RUU Pemasyarakatan, Syarat Pembebasan Napi Koruptor Harus Diperketat

JAKARTA, - Pembahasan revisi Undang-undang Pemasyarakatan yang sedang bergulir di DPR dinilai menjadi momentum untuk memperketat syarat pembebasan bagi narapidana kasus korupsi.

Akademisi Fakultas Hukum Universitas Muhammadiyah Yogyakarta Trisno Raharjo mengatakan, RUU Pemasyarakatan harus mengatur pembebasan narapidana kasus kejahatan luar biasa, termasuk kasus korupsi.

"Saya menganggap RUU pemasyarakatan adalah kunci persoalan. RUU pemasyarakatan ini harus menegaskan bahwa tindak pidana serius harus diatur pembebasannya," kata Trisno dalam sebuah diskusi online, Selasa (7/4/2020).

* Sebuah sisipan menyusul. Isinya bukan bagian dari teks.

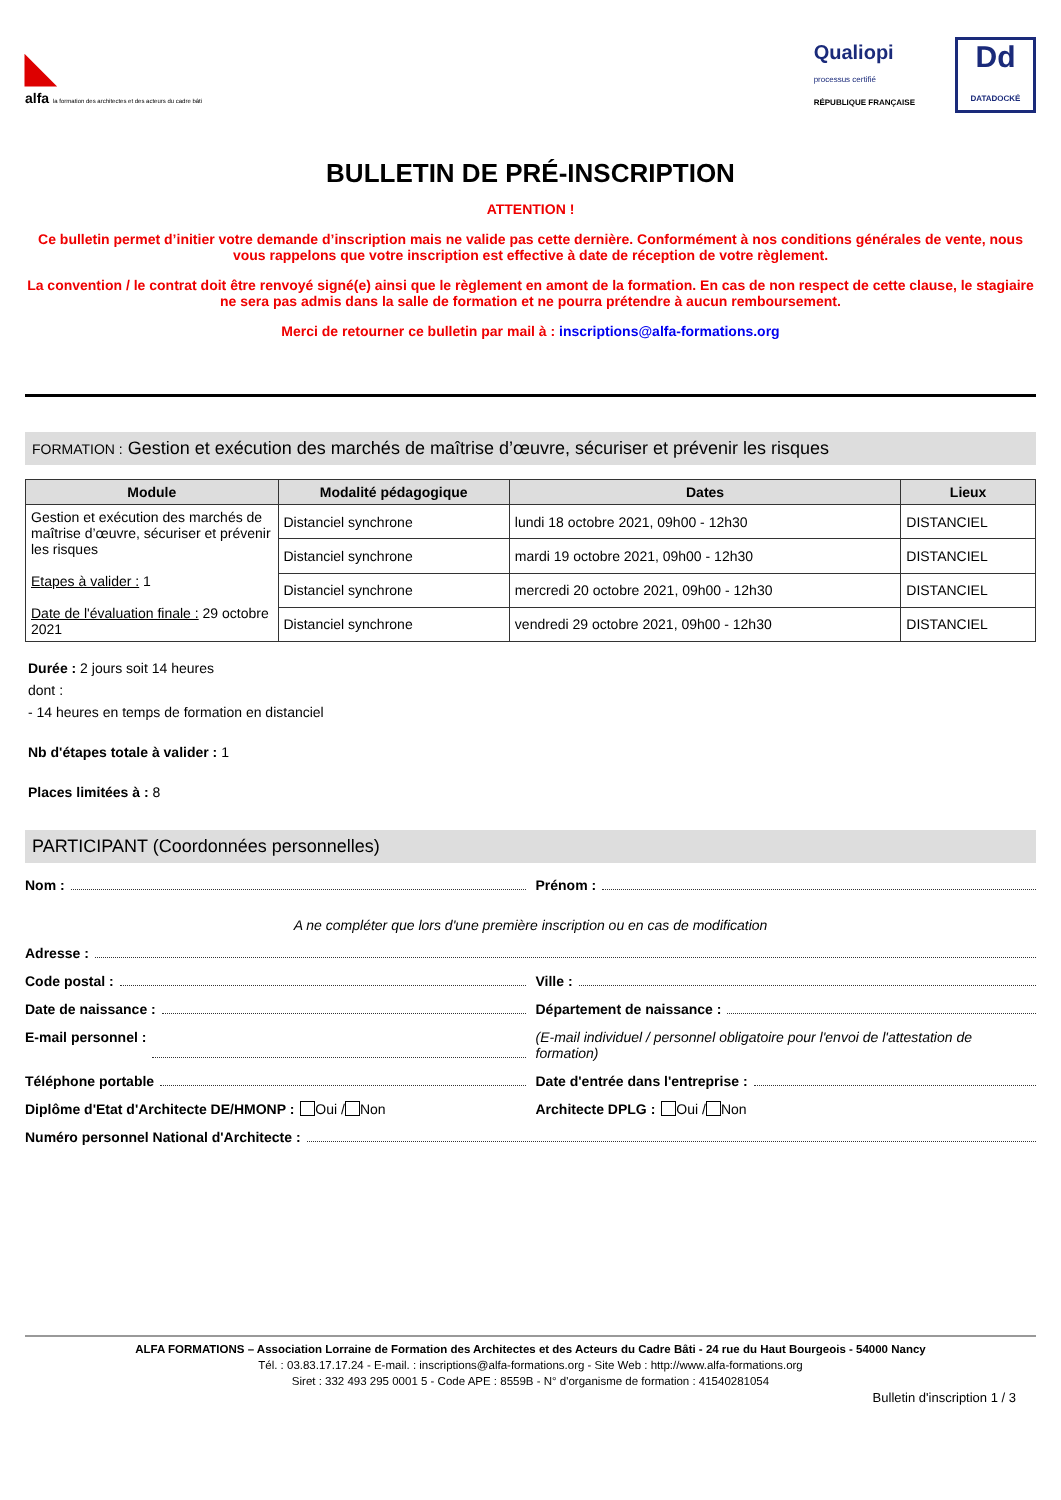◣
alfa la formation des architectes et des acteurs du cadre bâti
Qualiopi
processus certifié
RÉPUBLIQUE FRANÇAISE
Dd
DATADOCKÉ
BULLETIN DE PRÉ-INSCRIPTION
ATTENTION !
Ce bulletin permet d’initier votre demande d’inscription mais ne valide pas cette dernière. Conformément à nos conditions générales de vente, nous vous rappelons que votre inscription est effective à date de réception de votre règlement.
La convention / le contrat doit être renvoyé signé(e) ainsi que le règlement en amont de la formation. En cas de non respect de cette clause, le stagiaire ne sera pas admis dans la salle de formation et ne pourra prétendre à aucun remboursement.
Merci de retourner ce bulletin par mail à : inscriptions@alfa-formations.org
FORMATION : Gestion et exécution des marchés de maîtrise d’œuvre, sécuriser et prévenir les risques
| Module | Modalité pédagogique | Dates | Lieux |
| --- | --- | --- | --- |
| Gestion et exécution des marchés de maîtrise d’œuvre, sécuriser et prévenir les risques Etapes à valider : 1 Date de l'évaluation finale : 29 octobre 2021 | Distanciel synchrone | lundi 18 octobre 2021, 09h00 - 12h30 | DISTANCIEL |
| | Distanciel synchrone | mardi 19 octobre 2021, 09h00 - 12h30 | DISTANCIEL |
| | Distanciel synchrone | mercredi 20 octobre 2021, 09h00 - 12h30 | DISTANCIEL |
| | Distanciel synchrone | vendredi 29 octobre 2021, 09h00 - 12h30 | DISTANCIEL |
Durée : 2 jours soit 14 heures
dont :
- 14 heures en temps de formation en distanciel
Nb d'étapes totale à valider : 1
Places limitées à : 8
PARTICIPANT (Coordonnées personnelles)
Nom : Prénom :
A ne compléter que lors d'une première inscription ou en cas de modification
Adresse :
Code postal : Ville :
Date de naissance : Département de naissance :
E-mail personnel : (E-mail individuel / personnel obligatoire pour l'envoi de l'attestation de formation)
Téléphone portable Date d'entrée dans l'entreprise :
Diplôme d'Etat d'Architecte DE/HMONP : Oui / Non
Architecte DPLG : Oui / Non
Numéro personnel National d'Architecte :
ALFA FORMATIONS – Association Lorraine de Formation des Architectes et des Acteurs du Cadre Bâti - 24 rue du Haut Bourgeois - 54000 Nancy
Tél. : 03.83.17.17.24 - E-mail. : inscriptions@alfa-formations.org - Site Web : http://www.alfa-formations.org
Siret : 332 493 295 0001 5 - Code APE : 8559B - N° d'organisme de formation : 41540281054
Bulletin d'inscription 1 / 3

Trisno menuturkan, syarat yang ketat untuk membebaskan napi koruptor mesti diatur dalam RUU Pemasyarakatan.

Sebab, selama ini syarat pembebasan napi korupsi baru diatur dalam Peraturan Pemerintah Nomor 99 Tahun 2012.

Menurut Trisno, wacana membebaskan napi korupsi yang berkembang beberapa hari terakhir dapat kembali muncul di kemudian hari, bila syarat membebaskan napi korupsi tidak diatur dalam UU Pemasyarakatan.

Ia berpendapat, pembebasan bagi narapidana kasus korupsi harus mempunyai sejumlah syarat yang berat sehingga menjadi efek jera sekaligus mencegah adanya perbuatan korupsi.

"Kalau ini diberikan kemudahan-kemudahan terus akan terjadi upaya-upaya melakukan korupsi itu terus berkembang sehingga perlu diatur dalam RUU Pemasyarakatan," ujar Trisno.

Oleh sebab itu, Trisno meminta DPR tidak terburu-buru mengesahkan RUU Pemasyarakatan.

"Kalau mengesahkan, sebentar lagi kita akan berwacana lagi sama kita akan mewacanakan untuk mengeluarkan napi korupsi. Tak henti-hentinya di sini," kata dia.